Blindsense is trmorsense with a different condition.

Greywander
2022-08-24, 04:57 PM
Blindsight allows you to see invisible creatures. By janky RAW, being able to see an invisible creature isn't by itself sufficient to remove disadvantage from your attacks, but most DMs will rightly decide that that's stupid.

IIRC, it's unclear if tremorsense is meant to act as a form of sight. It doesn't say that it does, so RAW even with tremorsense it only tells you where the invisible creature is. The D&Done playtest makes this explicit: tremorsense is not a form of sight. Personally, I think that's dumb, and defeats the point of even having tremorsense. Tremorsense, in my mind, is like Toph's ability from Avatar: The Last Airbender, and functions well enough to work as an alternative to vision.

I think truesight explicitly allows one to see invisible things, though I'm too lazy to look it up to confirm.

For the thermal camera, that's a DM call. Personally, I'd say no, as IR light is still light.

Angelalex242
2022-08-24, 05:07 PM
Thermal camera is janky, I think.
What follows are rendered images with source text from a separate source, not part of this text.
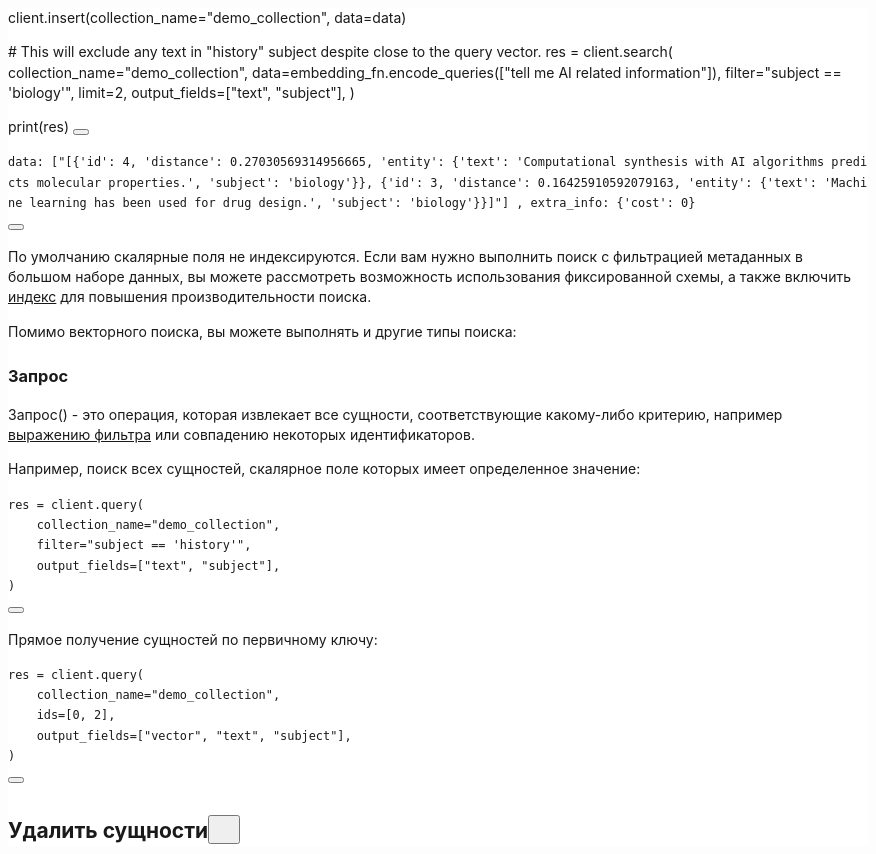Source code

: client.insert(collection_name=<span class="hljs-string">&quot;demo_collection&quot;</span>, data=data)

<span class="hljs-comment"># This will exclude any text in &quot;history&quot; subject despite close to the query vector.</span>
res = client.search(
    collection_name=<span class="hljs-string">&quot;demo_collection&quot;</span>,
    data=embedding_fn.encode_queries([<span class="hljs-string">&quot;tell me AI related information&quot;</span>]),
    <span class="hljs-built_in">filter</span>=<span class="hljs-string">&quot;subject == &#x27;biology&#x27;&quot;</span>,
    limit=<span class="hljs-number">2</span>,
    output_fields=[<span class="hljs-string">&quot;text&quot;</span>, <span class="hljs-string">&quot;subject&quot;</span>],
)

<span class="hljs-built_in">print</span>(res)
<button class="copy-code-btn"></button></code></pre>
<pre><code translate="no"><span class="hljs-keyword">data</span>: [<span class="hljs-string">&quot;[{&#x27;id&#x27;: 4, &#x27;distance&#x27;: 0.27030569314956665, &#x27;entity&#x27;: {&#x27;text&#x27;: &#x27;Computational synthesis with AI algorithms predicts molecular properties.&#x27;, &#x27;subject&#x27;: &#x27;biology&#x27;}}, {&#x27;id&#x27;: 3, &#x27;distance&#x27;: 0.16425910592079163, &#x27;entity&#x27;: {&#x27;text&#x27;: &#x27;Machine learning has been used for drug design.&#x27;, &#x27;subject&#x27;: &#x27;biology&#x27;}}]&quot;</span>] , extra_info: {<span class="hljs-string">&#x27;cost&#x27;</span>: <span class="hljs-number">0</span>}
<button class="copy-code-btn"></button></code></pre>
<p>По умолчанию скалярные поля не индексируются. Если вам нужно выполнить поиск с фильтрацией метаданных в большом наборе данных, вы можете рассмотреть возможность использования фиксированной схемы, а также включить <a href="https://milvus.io/docs/scalar_index.md">индекс</a> для повышения производительности поиска.</p>
<p>Помимо векторного поиска, вы можете выполнять и другие типы поиска:</p>
<h3 id="Query" class="common-anchor-header">Запрос</h3><p>Запрос() - это операция, которая извлекает все сущности, соответствующие какому-либо критерию, например <a href="https://milvus.io/docs/boolean.md">выражению фильтра</a> или совпадению некоторых идентификаторов.</p>
<p>Например, поиск всех сущностей, скалярное поле которых имеет определенное значение:</p>
<pre><code translate="no" class="language-python">res = client.query(
    collection_name=<span class="hljs-string">&quot;demo_collection&quot;</span>,
    <span class="hljs-built_in">filter</span>=<span class="hljs-string">&quot;subject == &#x27;history&#x27;&quot;</span>,
    output_fields=[<span class="hljs-string">&quot;text&quot;</span>, <span class="hljs-string">&quot;subject&quot;</span>],
)
<button class="copy-code-btn"></button></code></pre>
<p>Прямое получение сущностей по первичному ключу:</p>
<pre><code translate="no" class="language-python">res = client.query(
    collection_name=<span class="hljs-string">&quot;demo_collection&quot;</span>,
    ids=[<span class="hljs-number">0</span>, <span class="hljs-number">2</span>],
    output_fields=[<span class="hljs-string">&quot;vector&quot;</span>, <span class="hljs-string">&quot;text&quot;</span>, <span class="hljs-string">&quot;subject&quot;</span>],
)
<button class="copy-code-btn"></button></code></pre>
<h2 id="Delete-Entities" class="common-anchor-header">Удалить сущности<button data-href="#Delete-Entities" class="anchor-icon" translate="no">
      <svg translate="no"
        aria-hidden="true"
        focusable="false"
        height="20"
        version="1.1"
        viewBox="0 0 16 16"
        width="16"
      >
        <path
          fill="#0092E4"
          fill-rule="evenodd"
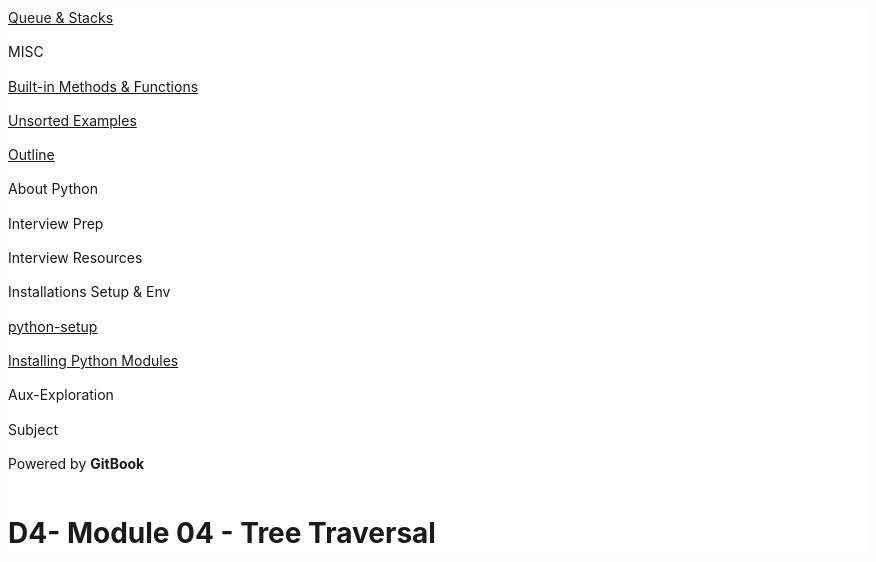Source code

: <a href="../../stdlib/queue-and-stacks.html" class="navButton-94f2579c--navButtonClickable-161b88ca"><span class="text-4505230f--UIH300-2063425d--textContentFamily-49a318e1--navButtonLabel-14a4968f">Queue &amp; Stacks</span></a>

<span class="text-4505230f--UIH300-2063425d--textContentFamily-49a318e1--navButtonLabel-14a4968f"><span class="text-4505230f--InfoH200-3a8a7a86--textContentFamily-49a318e1">MISC</span></span>

<a href="../../misc/built-in-methods-and-functions.html" class="navButton-94f2579c--navButtonClickable-161b88ca"><span class="text-4505230f--UIH300-2063425d--textContentFamily-49a318e1--navButtonLabel-14a4968f">Built-in Methods &amp; Functions</span></a>

<a href="../../misc/unsorted-examples.html" class="navButton-94f2579c--navButtonClickable-161b88ca"><span class="text-4505230f--UIH300-2063425d--textContentFamily-49a318e1--navButtonLabel-14a4968f">Unsorted Examples</span></a>

<a href="../../misc/outline.html" class="navButton-94f2579c--navButtonClickable-161b88ca"><span class="text-4505230f--UIH300-2063425d--textContentFamily-49a318e1--navButtonLabel-14a4968f">Outline</span></a>

<span class="text-4505230f--UIH300-2063425d--textContentFamily-49a318e1--navButtonLabel-14a4968f">About Python</span>

<span class="text-4505230f--UIH300-2063425d--textContentFamily-49a318e1--navButtonLabel-14a4968f"><span class="text-4505230f--InfoH200-3a8a7a86--textContentFamily-49a318e1">Interview Prep</span></span>

<span class="text-4505230f--UIH300-2063425d--textContentFamily-49a318e1--navButtonLabel-14a4968f">Interview Resources</span>

<span class="text-4505230f--UIH300-2063425d--textContentFamily-49a318e1--navButtonLabel-14a4968f"><span class="text-4505230f--InfoH200-3a8a7a86--textContentFamily-49a318e1">Installations Setup & Env</span></span>

<a href="../../installations-setup-and-env/untitled.html" class="navButton-94f2579c--navButtonClickable-161b88ca"><span class="text-4505230f--UIH300-2063425d--textContentFamily-49a318e1--navButtonLabel-14a4968f">python-setup</span></a>

<a href="../../installations-setup-and-env/installing-python-modules.html" class="navButton-94f2579c--navButtonClickable-161b88ca"><span class="text-4505230f--UIH300-2063425d--textContentFamily-49a318e1--navButtonLabel-14a4968f">Installing Python Modules</span></a>

<span class="text-4505230f--UIH300-2063425d--textContentFamily-49a318e1--navButtonLabel-14a4968f"><span class="text-4505230f--InfoH200-3a8a7a86--textContentFamily-49a318e1">Aux-Exploration</span></span>

<span class="text-4505230f--UIH300-2063425d--textContentFamily-49a318e1--navButtonLabel-14a4968f">Subject</span>

<a href="https://www.gitbook.com/?utm_source=content&amp;utm_medium=trademark&amp;utm_campaign=bgoonz42" class="reset-3c756112--trademark-a8da4b94"></a>

<span class="text-4505230f--TextH200-a3425406--textUIFamily-5ebd8e40">Powered by **GitBook**</span>

<span class="text-4505230f--DisplayH900-bfb998fa--textContentFamily-49a318e1">D4- Module 04 - Tree Traversal</span>
===================================================================================================================
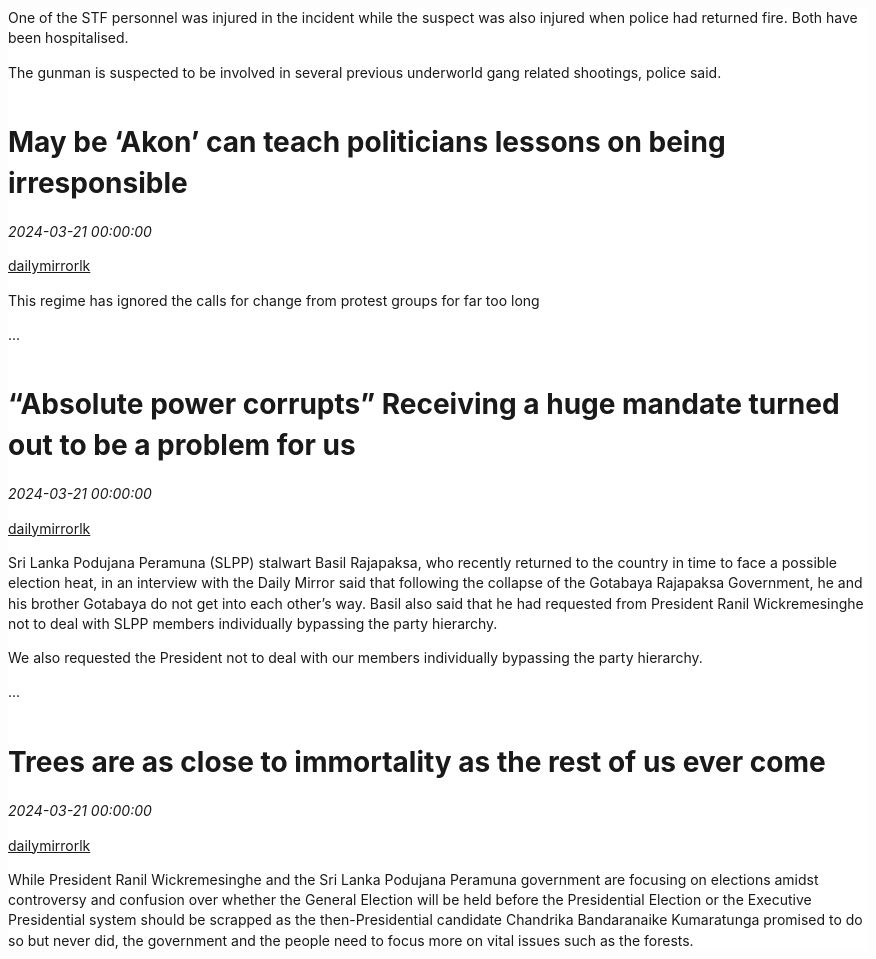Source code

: One of the STF personnel was injured in the incident while the suspect was also injured when police had returned fire. Both have been hospitalised.

The gunman is suspected to be involved in several previous underworld gang related shootings, police said.



# May be ‘Akon’ can teach politicians  lessons on being irresponsible

*2024-03-21 00:00:00*

[dailymirrorlk](https://www.dailymirror.lk/opinion/May-be-Akon-can-teach-politicians-lessons-on-being-irresponsible/172-279259)

This regime has ignored the calls for change from protest groups for far too long

...



# “Absolute power corrupts” Receiving a huge mandate turned out to be a problem for us

*2024-03-21 00:00:00*

[dailymirrorlk](https://www.dailymirror.lk/opinion/Absolute-power-corrupts-Receiving-a-huge-mandate-turned-out-to-be-a-problem-for-us/231-279255)

Sri Lanka Podujana Peramuna (SLPP) stalwart Basil Rajapaksa, who recently returned to the country in time to face a possible election heat, in an interview with the Daily Mirror said that following the collapse of the Gotabaya Rajapaksa Government, he and his brother Gotabaya do not get into each other’s way. Basil also said that he had requested from President Ranil Wickremesinghe not to deal with SLPP members individually bypassing the party hierarchy.

We also requested the President not to deal with our members individually bypassing the party hierarchy.

...



# Trees are as close to immortality as the rest of us ever come

*2024-03-21 00:00:00*

[dailymirrorlk](https://www.dailymirror.lk/opinion/Trees-are-as-close-to-immortality-as-the-rest-of-us-ever-come/172-279257)

While President Ranil Wickremesinghe and the Sri Lanka Podujana Peramuna government are focusing on elections amidst controversy and confusion over whether the General Election will be held before the Presidential Election or the Executive Presidential system should be scrapped as the then-Presidential candidate Chandrika Bandaranaike Kumaratunga promised to do so but never did, the government and the people need to focus more on vital issues such as the forests.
It can reveal sources of heat that are average human temperature (or elf temperature, etc), but the thing about thermal cameras is, it'd be difficult to determine friend from foe.

da newt
2022-08-24, 05:56 PM
By strict RAW blindsight does NOT allow you to "SEE" anything (MM pg 8-9 has tremorsense too and also PHB pg 183-4), but as posted above JC has tweeted that even though it does NOT say you can SEE, you should treat it as if it did, and Tasha's Blind Fighting FS does add that in addition to blindsight 'you can effectively see anything that isn't behind total cover' and 'you can see invisible creatures unless they hide from you'.

The strict wording of unseen attacker and targets (PHB pg 194-5) makes a mess of things because it very specifically requires that the target / attacker can be "SEEN".

By strict RAW a purple worm cannot see so every attack it makes is at DISADV and every attack against it is with ADV.

I don't know if anyone actually follows the strict RAW as it is an illogical mess.

BlacklightVirus
2022-08-24, 07:34 PM
Thank you all for your responses! I was a bit confused by the whole thing, so I'm glad I got some outside readings.

Regarding the thermal camera (in the form of a circlet, but whatever), the primary wording is that it makes warm objects appear to glow for the user within a certain range. I'm inclined to agree with Greywander's ruling on it not being able to circumvent invisibility, if only to keep it from being OP (the party that'll be receiving it is currently Level 5).

OldTrees1
2022-08-25, 09:45 AM
I would rule:
Blindsight and Tremorsense ignore Invisibility but don't ignore Stealth.

Invisibility would block Thermal Vision to some degree. Invisible people still leave footprints so they would still lead some heat traces on the air/surfaces.

Your thermal camera makes "warm objects appear to glow", and then the user uses normal vision to see the light. Consider how do you rule someone under the effects of Light and Invisibility? I would say Invisibility suppresses the light.